Highly automated driving offers the potential to make traffic significantly safer for all road users. In this manner, it will have a sustainable influence on the lives of people. To turn this
vision into reality, big challenges need to be solved on the technical level. To enable a car to find and plan its own way through the traffic in a safe and autonomous way requires first of all a robust and accurate sensing of the environment. This challenge can only be solved by using different and redundant sensor systems that are intelligently processed and fused. Both research and industry agree that Radar, Lidar, and cameras are the required sensor technologies. However, the questions of the optimal processing of the data and of the architecture of the processing units are unsolved.
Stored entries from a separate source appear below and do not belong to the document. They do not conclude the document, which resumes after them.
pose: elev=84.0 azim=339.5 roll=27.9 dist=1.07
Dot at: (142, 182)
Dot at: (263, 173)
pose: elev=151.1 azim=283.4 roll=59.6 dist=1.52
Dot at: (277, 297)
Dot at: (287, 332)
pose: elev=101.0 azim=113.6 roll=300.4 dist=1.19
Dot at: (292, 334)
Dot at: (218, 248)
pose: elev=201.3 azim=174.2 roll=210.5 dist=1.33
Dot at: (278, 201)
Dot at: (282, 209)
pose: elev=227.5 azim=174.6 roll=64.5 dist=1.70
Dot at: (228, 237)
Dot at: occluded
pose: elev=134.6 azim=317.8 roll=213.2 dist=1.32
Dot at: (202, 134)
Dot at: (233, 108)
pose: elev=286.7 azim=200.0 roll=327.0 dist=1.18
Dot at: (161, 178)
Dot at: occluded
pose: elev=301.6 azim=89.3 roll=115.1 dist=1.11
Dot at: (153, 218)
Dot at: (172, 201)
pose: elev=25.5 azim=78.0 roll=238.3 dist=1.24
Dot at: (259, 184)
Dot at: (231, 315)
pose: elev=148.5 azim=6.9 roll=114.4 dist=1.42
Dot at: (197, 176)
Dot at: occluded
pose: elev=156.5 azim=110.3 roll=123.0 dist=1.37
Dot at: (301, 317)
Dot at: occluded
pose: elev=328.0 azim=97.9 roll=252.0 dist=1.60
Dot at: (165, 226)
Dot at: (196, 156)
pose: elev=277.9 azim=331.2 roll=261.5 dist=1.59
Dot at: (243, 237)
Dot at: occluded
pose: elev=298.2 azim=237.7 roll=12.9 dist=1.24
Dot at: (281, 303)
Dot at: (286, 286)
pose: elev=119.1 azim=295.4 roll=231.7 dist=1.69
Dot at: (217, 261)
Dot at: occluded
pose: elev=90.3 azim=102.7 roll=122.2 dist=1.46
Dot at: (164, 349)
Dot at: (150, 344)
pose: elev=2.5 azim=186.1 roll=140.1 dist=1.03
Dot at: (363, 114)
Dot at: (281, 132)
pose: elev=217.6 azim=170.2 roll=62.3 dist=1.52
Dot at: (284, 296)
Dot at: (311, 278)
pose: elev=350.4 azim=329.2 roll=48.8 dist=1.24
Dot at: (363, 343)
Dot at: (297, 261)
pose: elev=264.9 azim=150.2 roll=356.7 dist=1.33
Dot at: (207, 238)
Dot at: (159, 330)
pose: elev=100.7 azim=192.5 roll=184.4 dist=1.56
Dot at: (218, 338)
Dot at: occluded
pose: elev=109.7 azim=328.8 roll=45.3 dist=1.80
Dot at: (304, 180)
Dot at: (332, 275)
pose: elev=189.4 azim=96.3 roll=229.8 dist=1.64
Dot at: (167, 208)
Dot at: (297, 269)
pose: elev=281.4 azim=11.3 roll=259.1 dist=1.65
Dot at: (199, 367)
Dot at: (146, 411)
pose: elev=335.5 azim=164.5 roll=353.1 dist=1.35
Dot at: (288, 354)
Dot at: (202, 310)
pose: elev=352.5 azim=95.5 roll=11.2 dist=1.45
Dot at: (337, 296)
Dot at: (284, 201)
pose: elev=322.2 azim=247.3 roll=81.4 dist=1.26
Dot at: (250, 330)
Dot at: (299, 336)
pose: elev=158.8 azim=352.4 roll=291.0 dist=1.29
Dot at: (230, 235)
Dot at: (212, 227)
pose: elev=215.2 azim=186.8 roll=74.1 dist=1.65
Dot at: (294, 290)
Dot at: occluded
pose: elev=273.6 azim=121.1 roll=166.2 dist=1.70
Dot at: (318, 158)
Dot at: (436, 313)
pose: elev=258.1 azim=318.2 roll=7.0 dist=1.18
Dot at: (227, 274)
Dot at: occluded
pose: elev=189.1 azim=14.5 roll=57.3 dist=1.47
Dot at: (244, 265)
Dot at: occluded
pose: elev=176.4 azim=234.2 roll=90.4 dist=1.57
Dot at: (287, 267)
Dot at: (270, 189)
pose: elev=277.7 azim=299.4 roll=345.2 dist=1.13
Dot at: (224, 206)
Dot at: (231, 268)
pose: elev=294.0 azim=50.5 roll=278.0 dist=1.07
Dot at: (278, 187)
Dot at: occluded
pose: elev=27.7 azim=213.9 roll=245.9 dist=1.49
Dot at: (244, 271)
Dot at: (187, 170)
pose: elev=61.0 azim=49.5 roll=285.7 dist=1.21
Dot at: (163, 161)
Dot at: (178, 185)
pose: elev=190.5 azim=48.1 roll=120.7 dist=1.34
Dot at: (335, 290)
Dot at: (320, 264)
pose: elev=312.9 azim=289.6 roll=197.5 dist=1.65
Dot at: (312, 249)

Sensors within an autonomous car have to take over the responsibilities of the human perception: Observation and evaluation of the current traffic situation as well as detection of
road users and objects that potentially interact with the trajectory of the car itself. The sensors in the car however sense the environment continuously and in all viewing directions.
This causes huge amounts of raw data which require an intelligent classification of the relevant data, comprising the classification of the objects as well as the detection and
mitigation of interference signals.
To answer these questions, a hardware accelerator for binary Bayesian neural networks (BBNNs) the project SAHaRA will be developed. Deep neural networks (NNs) are the most
successful machine learning algorithms as of today and over the last years deliver the best classification results for different problems in the literature.
Within SAHaRA, the advantages of BBNNs with respect to conventional deep NNs shall be investigated and shown with the application of autonomous driving. To this end, the
developed accelerator will be integrated in a smart radar sensor, which is a sensor with integrated intelligent signal processing. The following shall be shown within SAHaRA:
- BBNNs can be implemented in hardware highly efficiently with respect to computational and energy consumption requirements.
- By employing Bayesian learning algorithms, BBNNs are able to deliver statistical uncertainties about the classification results. This can potentially improve a robust data fusion in the car significantly.
- BBNNs within a radar sensor allow for a detection of relevant data directly in the sensor. This relaxes requirements on the central processing unit in the car and optimizes the partitioning of the computations as well as the energy efficiency.
The theoretical questions about the required architecture and the learning algorithms of the BBNNs will be enabled by data acquired within the ALP.Lab testing region.